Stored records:
=== Begin Enclosure ===

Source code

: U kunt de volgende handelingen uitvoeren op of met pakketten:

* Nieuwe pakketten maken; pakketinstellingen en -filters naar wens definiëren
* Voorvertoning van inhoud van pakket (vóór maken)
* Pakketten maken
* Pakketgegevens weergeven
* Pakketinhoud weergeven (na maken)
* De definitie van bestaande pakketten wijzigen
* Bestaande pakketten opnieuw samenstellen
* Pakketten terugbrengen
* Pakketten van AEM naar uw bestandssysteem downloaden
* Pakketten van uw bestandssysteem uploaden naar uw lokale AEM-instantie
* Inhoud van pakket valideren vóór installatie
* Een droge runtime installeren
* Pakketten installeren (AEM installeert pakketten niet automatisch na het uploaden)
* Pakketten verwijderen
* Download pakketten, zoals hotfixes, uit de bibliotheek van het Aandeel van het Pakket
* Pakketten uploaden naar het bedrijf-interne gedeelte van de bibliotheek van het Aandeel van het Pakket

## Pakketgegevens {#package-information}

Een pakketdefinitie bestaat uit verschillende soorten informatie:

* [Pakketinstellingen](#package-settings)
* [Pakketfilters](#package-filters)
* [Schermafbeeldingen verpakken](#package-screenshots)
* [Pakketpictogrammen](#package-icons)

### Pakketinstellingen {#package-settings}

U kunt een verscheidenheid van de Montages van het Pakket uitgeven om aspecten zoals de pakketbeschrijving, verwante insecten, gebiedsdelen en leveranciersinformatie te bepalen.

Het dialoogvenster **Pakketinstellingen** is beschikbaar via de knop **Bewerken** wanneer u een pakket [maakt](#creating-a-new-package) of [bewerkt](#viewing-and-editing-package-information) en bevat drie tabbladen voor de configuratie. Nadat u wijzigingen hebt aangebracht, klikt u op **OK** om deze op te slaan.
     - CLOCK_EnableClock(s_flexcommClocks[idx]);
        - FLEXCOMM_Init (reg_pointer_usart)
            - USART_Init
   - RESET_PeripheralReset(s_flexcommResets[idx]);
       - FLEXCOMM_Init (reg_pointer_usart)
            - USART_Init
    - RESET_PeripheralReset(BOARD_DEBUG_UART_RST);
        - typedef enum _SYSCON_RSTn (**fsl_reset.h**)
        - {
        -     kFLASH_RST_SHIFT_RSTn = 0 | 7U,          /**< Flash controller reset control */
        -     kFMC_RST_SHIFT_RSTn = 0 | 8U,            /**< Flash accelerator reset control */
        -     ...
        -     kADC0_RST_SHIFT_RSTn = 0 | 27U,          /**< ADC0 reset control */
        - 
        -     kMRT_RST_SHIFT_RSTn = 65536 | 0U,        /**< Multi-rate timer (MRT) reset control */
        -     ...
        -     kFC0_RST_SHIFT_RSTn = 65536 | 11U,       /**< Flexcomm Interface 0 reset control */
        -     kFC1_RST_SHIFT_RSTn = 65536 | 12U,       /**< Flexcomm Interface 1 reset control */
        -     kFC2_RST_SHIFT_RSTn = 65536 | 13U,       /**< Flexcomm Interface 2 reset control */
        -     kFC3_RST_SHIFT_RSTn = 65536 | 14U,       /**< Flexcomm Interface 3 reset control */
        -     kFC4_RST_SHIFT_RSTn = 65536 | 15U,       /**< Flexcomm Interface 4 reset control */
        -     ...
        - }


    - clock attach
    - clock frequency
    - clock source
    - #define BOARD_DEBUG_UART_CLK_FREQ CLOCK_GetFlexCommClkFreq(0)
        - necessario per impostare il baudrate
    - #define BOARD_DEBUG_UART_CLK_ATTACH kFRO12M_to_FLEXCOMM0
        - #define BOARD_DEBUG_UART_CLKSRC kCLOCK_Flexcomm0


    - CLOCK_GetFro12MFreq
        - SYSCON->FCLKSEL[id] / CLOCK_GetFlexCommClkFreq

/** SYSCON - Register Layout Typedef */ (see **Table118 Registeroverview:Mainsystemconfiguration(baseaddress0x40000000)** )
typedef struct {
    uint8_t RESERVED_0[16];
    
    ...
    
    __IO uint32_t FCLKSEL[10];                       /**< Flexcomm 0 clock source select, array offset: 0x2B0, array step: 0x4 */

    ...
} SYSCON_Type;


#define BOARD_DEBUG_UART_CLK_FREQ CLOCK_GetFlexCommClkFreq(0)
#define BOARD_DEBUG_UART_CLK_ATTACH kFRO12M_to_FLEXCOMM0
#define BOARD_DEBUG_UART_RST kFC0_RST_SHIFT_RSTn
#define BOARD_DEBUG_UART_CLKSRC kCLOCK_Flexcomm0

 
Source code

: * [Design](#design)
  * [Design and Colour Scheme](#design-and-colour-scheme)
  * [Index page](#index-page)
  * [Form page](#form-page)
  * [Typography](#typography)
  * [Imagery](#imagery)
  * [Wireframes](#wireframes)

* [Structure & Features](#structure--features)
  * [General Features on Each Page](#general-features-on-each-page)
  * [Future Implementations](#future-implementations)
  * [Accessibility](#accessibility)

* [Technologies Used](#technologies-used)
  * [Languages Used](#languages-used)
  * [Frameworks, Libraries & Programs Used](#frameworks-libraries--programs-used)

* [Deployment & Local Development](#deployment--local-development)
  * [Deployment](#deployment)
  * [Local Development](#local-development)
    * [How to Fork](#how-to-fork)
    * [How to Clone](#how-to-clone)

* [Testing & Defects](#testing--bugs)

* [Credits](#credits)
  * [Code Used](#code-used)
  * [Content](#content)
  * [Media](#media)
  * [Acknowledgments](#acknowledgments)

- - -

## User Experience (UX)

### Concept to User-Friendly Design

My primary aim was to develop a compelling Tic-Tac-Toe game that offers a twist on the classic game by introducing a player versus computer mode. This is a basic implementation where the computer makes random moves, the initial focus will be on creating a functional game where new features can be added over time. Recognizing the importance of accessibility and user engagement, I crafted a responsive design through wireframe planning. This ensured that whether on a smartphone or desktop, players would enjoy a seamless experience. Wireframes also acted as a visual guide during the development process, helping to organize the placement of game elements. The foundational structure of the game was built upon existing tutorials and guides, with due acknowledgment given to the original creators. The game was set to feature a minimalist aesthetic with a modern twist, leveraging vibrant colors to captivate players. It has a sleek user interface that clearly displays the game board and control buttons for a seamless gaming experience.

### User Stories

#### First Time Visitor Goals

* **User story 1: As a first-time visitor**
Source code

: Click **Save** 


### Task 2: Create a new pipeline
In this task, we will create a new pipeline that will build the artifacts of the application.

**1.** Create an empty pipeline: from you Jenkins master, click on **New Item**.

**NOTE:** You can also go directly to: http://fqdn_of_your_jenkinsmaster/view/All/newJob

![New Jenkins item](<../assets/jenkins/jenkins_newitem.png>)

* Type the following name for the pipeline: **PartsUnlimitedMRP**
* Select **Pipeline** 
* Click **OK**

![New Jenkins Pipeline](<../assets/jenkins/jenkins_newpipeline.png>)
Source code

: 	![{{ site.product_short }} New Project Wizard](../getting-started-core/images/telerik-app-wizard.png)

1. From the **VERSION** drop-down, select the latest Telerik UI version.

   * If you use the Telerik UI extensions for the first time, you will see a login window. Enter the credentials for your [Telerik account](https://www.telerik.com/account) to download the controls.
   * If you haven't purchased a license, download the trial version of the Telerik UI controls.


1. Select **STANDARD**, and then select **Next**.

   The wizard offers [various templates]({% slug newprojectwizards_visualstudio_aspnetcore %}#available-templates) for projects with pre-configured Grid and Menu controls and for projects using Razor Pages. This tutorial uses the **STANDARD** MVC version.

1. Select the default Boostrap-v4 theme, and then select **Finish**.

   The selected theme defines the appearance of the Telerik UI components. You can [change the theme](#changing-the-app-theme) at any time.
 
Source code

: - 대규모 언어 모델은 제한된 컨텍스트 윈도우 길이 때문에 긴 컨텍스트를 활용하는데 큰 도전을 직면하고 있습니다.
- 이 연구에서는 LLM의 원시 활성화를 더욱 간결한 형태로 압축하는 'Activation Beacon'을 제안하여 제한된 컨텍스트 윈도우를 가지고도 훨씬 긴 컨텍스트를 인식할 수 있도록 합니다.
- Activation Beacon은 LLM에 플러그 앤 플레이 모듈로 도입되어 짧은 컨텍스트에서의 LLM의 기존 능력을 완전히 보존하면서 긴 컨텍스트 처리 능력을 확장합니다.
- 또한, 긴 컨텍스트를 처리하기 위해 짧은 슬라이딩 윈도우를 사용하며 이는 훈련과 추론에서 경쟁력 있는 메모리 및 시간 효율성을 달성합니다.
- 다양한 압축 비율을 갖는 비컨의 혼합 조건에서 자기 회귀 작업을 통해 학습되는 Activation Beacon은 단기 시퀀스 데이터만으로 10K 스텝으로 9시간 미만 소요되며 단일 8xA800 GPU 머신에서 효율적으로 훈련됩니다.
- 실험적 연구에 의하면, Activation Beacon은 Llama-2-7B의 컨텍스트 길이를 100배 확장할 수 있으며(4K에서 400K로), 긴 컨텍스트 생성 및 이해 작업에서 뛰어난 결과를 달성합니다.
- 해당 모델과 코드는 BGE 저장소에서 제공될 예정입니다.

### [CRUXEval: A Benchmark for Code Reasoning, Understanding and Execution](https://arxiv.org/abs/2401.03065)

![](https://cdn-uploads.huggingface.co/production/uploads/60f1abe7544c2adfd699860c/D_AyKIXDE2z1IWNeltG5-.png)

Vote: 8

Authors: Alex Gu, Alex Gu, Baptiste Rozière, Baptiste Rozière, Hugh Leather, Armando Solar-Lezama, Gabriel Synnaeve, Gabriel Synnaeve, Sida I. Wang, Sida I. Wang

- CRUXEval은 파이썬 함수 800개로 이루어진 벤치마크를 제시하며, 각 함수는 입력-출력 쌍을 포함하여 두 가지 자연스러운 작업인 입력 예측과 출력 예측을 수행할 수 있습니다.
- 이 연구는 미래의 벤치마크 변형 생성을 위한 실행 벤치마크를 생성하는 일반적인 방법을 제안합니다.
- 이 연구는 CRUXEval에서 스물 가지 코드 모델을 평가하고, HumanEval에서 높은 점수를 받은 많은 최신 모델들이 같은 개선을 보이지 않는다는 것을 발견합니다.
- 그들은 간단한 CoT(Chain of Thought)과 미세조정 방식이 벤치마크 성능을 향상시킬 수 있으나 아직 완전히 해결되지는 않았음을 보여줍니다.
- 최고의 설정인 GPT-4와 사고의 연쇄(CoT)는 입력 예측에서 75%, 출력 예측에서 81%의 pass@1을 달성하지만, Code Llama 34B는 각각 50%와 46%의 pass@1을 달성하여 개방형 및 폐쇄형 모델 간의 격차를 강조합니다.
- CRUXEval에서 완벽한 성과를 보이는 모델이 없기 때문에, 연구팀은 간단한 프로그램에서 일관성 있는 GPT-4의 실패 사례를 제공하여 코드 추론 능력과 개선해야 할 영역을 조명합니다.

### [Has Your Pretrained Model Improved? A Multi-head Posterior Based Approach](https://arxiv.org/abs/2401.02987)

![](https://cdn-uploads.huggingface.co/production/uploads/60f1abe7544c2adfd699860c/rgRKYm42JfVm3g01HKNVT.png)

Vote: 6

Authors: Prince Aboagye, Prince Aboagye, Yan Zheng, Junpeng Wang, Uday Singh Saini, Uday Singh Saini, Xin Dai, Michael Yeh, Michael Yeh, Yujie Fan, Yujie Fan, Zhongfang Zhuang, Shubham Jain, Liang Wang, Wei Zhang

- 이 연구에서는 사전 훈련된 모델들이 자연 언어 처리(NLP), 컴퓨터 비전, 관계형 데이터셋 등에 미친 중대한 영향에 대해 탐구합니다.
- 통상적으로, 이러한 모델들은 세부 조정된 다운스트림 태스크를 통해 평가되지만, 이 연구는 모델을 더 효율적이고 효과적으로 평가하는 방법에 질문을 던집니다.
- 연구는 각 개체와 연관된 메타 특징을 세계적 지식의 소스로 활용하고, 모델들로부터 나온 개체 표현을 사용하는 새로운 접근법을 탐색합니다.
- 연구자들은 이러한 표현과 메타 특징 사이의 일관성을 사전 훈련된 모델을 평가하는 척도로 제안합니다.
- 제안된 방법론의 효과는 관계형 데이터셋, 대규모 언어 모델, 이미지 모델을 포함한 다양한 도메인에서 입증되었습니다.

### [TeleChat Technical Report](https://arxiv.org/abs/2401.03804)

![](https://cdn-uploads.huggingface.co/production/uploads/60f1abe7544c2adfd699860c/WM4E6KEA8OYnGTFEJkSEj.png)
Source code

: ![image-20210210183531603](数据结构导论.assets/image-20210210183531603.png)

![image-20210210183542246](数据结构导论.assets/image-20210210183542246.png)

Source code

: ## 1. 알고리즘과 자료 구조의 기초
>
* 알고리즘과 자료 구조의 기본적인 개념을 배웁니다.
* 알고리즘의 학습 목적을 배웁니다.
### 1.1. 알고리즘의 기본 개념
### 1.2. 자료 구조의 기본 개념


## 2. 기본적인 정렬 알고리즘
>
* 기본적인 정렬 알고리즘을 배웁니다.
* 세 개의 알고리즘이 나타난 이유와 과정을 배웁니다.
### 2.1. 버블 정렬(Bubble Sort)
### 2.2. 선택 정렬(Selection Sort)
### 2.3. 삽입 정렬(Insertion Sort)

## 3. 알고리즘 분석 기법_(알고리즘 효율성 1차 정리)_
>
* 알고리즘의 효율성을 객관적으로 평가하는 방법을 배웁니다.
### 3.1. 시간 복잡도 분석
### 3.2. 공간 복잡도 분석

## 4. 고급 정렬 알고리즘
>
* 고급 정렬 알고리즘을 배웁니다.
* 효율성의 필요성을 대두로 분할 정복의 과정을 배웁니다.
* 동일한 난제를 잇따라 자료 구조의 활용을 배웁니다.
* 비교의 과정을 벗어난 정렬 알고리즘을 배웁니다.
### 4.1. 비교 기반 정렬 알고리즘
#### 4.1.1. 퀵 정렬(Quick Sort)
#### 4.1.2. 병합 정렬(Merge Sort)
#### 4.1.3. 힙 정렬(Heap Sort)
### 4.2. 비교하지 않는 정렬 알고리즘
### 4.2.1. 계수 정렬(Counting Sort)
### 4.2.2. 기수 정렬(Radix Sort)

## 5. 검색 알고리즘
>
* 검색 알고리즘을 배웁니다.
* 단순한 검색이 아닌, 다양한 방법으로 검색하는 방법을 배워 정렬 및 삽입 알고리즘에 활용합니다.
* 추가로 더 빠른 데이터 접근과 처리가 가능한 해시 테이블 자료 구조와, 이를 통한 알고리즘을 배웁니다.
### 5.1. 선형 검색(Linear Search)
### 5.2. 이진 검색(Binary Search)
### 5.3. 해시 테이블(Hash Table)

=== End Enclosure ===

> _Work item_:
Among the records, how many lines include the string "평가하는"? State the number and add nothing.

> _Result for this exercise_:
3